According to CNBC, in the post-pandemic labor market, employers are facing challenges in finding enough workers to fill vacant positions, especially in the restaurant industry.

Although a significant number of job openings are expected this year, the number of job seekers is far from meeting the demand.

Particularly with the arrival of the summer hiring market, many restaurants that rely on teenage labor have encountered new demands from this demographic during their job search. All of this reflects the complexity and challenges of the current labor market.

01.Challenges in the Summer Hiring Market

With the booming summer hiring market, many small and seasonal businesses are struggling to secure the teenage workforce they urgently need.

According to the recruiting company Challenger Gray, it is forecasted that 1.1 million teenagers will apply for new jobs in 2023, a number that has declined from last year and is the lowest in 12 years since 2011.

02 Severe Hiring Shortage in the Restaurant Industry

After the pandemic, there has been a shift in labor supply and demand, and employers often find it difficult to locate enough staff to fill open positions.

The restaurant industry is among the sectors most acutely affected by the labor shortage issue.

According to the National Restaurant Association, the restaurant industry is expected to add 500,000 jobs by the end of this year. However, for every two vacant positions, there is only one job seeker, intensifying the competition for labor.

This might result in reduced available workforce for restaurants like Grotto Pizza, which heavily relies on teenage employees.

According to Glenn Byrum, a hiring manager at Grotto, teenage employees make up nearly one-third of the total workforce across their 20 stores in Delaware and Maryland. Despite ongoing recruitment efforts, they are still unable to maintain a sufficient workforce.

Byrum emphasized, "Teenage employees are a key part of our success." He added that young employees and those with J-1 visas help provide service in seasonal stores at the beach.

He explained, "Teenage recruitment is always a process. They seem to place more emphasis on the flexibility of the job, how much they will earn, and the work environment itself."

Byrum described a common mindset he observes among young employees. He said, "If they don't like what the employer is asking them to do, even if it's part of the job, they can easily go somewhere else down the street and find the same or possibly better-paying alternative work. So, it keeps us on our toes to make sure we're providing the best work environment."

03 Teen Employee Hourly Wages Reach $25

Byrum revealed that Grotto typically offers teenage employees wages higher than the minimum wage, and incentives for employees who support different stores during fluctuations in seasonal demand.

Lexi Mathis, a 16-year-old, was transferred to work at Grotto's beachside store during the summer and received a raise. She mentioned that the company provides flexible working hours, and the extra pay helps her deal with commuting costs driven by inflation.
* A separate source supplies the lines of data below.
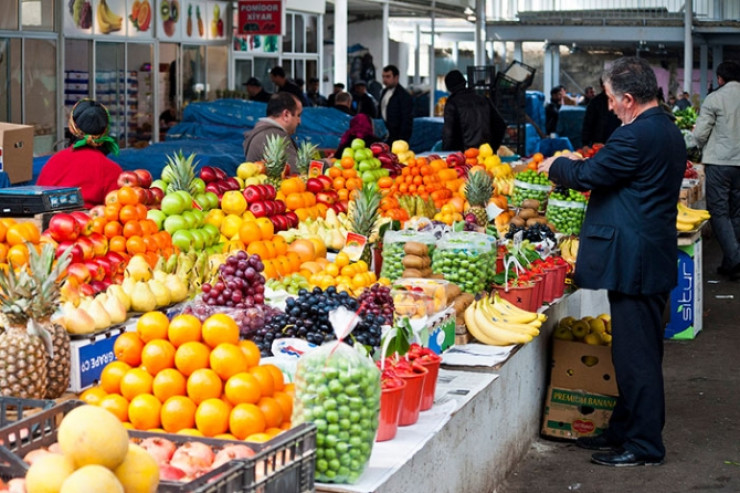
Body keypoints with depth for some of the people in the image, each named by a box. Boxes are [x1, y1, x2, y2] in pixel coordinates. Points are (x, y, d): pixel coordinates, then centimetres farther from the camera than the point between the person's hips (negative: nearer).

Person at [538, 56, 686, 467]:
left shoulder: (636, 136, -20)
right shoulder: (668, 131, 12)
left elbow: (587, 175, -17)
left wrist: (555, 166, 2)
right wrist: (577, 165, 16)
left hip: (634, 261, -10)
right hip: (653, 258, 10)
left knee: (636, 354, -2)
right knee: (637, 352, 17)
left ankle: (644, 445, 5)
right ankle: (624, 429, 29)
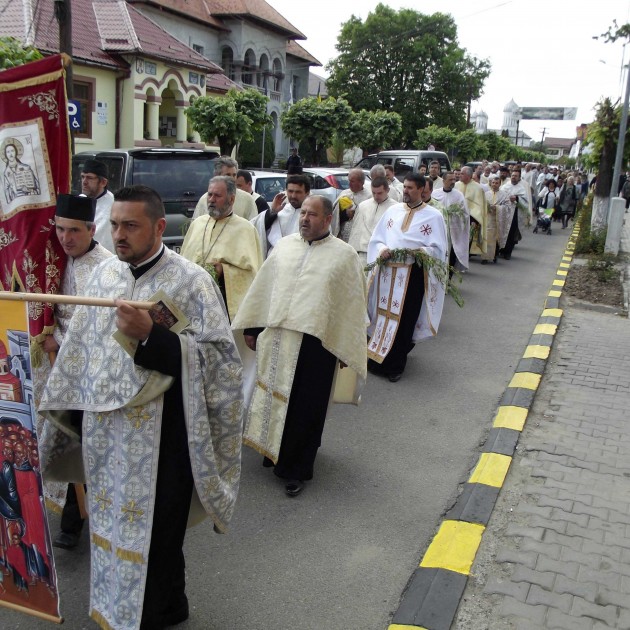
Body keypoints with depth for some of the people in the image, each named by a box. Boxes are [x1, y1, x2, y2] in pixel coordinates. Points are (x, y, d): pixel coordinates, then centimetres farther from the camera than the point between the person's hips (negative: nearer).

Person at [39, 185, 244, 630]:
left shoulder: (191, 282, -12)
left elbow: (219, 358, -16)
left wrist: (150, 335, -27)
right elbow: (80, 348, 13)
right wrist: (69, 410, 17)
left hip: (159, 439, -6)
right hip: (105, 435, 6)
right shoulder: (105, 274, 5)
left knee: (155, 535, 8)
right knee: (112, 524, 19)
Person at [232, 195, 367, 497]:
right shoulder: (284, 245, 9)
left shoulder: (344, 255, -2)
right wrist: (252, 326, 12)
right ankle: (274, 451, 34)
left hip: (316, 342, -4)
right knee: (272, 398, 13)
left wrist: (346, 349, -4)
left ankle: (297, 469, 19)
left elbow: (353, 303, -2)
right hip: (275, 338, 4)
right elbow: (263, 286, 14)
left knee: (305, 408, 4)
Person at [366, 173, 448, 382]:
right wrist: (382, 250, -8)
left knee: (403, 320, 1)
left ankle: (395, 365, 14)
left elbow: (438, 248, -3)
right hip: (387, 271, 3)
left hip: (412, 275, -3)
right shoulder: (392, 210, 12)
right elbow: (376, 239, 13)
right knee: (382, 315, 6)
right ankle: (377, 358, 20)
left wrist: (421, 251, -20)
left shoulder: (433, 216, 0)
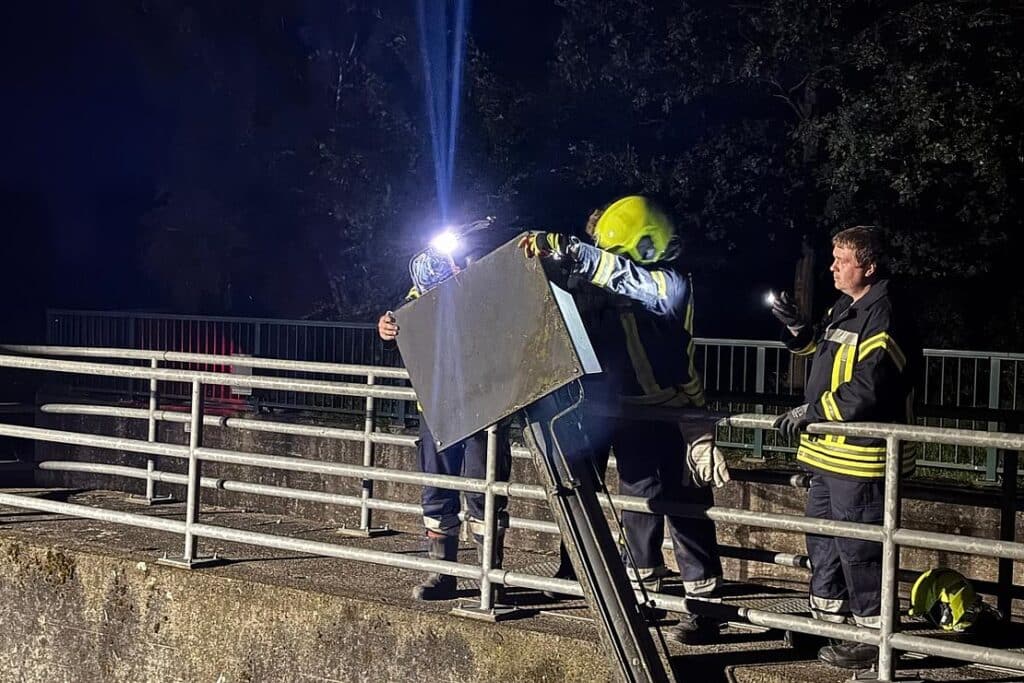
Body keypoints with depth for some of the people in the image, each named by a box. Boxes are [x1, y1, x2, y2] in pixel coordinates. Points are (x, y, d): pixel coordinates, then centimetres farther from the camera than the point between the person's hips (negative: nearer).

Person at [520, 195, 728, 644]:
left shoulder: (672, 285, -16)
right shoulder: (617, 291, 8)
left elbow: (629, 278, -35)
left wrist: (567, 250, -39)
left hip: (676, 419, -8)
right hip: (632, 417, 8)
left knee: (686, 510, -3)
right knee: (637, 501, 16)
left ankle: (704, 602, 3)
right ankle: (643, 587, 28)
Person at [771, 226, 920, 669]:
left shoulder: (882, 319, -18)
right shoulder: (844, 308, 12)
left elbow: (866, 391, -25)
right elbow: (821, 349, 28)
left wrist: (812, 411, -17)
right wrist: (798, 328, 7)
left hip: (861, 454, -10)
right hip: (831, 450, 10)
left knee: (859, 547, -3)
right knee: (822, 534, 19)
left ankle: (874, 636, 6)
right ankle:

Makiah Grindstaff has been working at the Famous Toastery bakery in Davidson, North Carolina, for over two years. The high school student has been saving for several goals and said that depending on her position and peak business hours at the restaurant, her hourly wage can reach $25.

For teenagers like her, this is a significant income.

04 New Proposal May Change the Landscape

Last week's proposal, titled the "2023 Wage Increase Act," might have comprehensive implications for the restaurant industry. This marks the second proposal to increase the minimum wage for restaurant workers in less than a month. In early June, the New York government received a proposal to raise the minimum wage for delivery personnel to nearly $20 per hour.

The new proposal aims to raise the federal minimum wage from $7.25 per hour (a standard that has remained unchanged since 2009) to $17 per hour by 2028.

If the bill is passed and ultimately reaches the White House, it will be implemented starting in the third month after the bill becomes effective.

If this proposal goes into effect, it is likely to attract more teenagers and labor into the restaurant industry. However, it will also bring added pressure to restaurant owners!

Restaurant owners, get ready to face new challenges!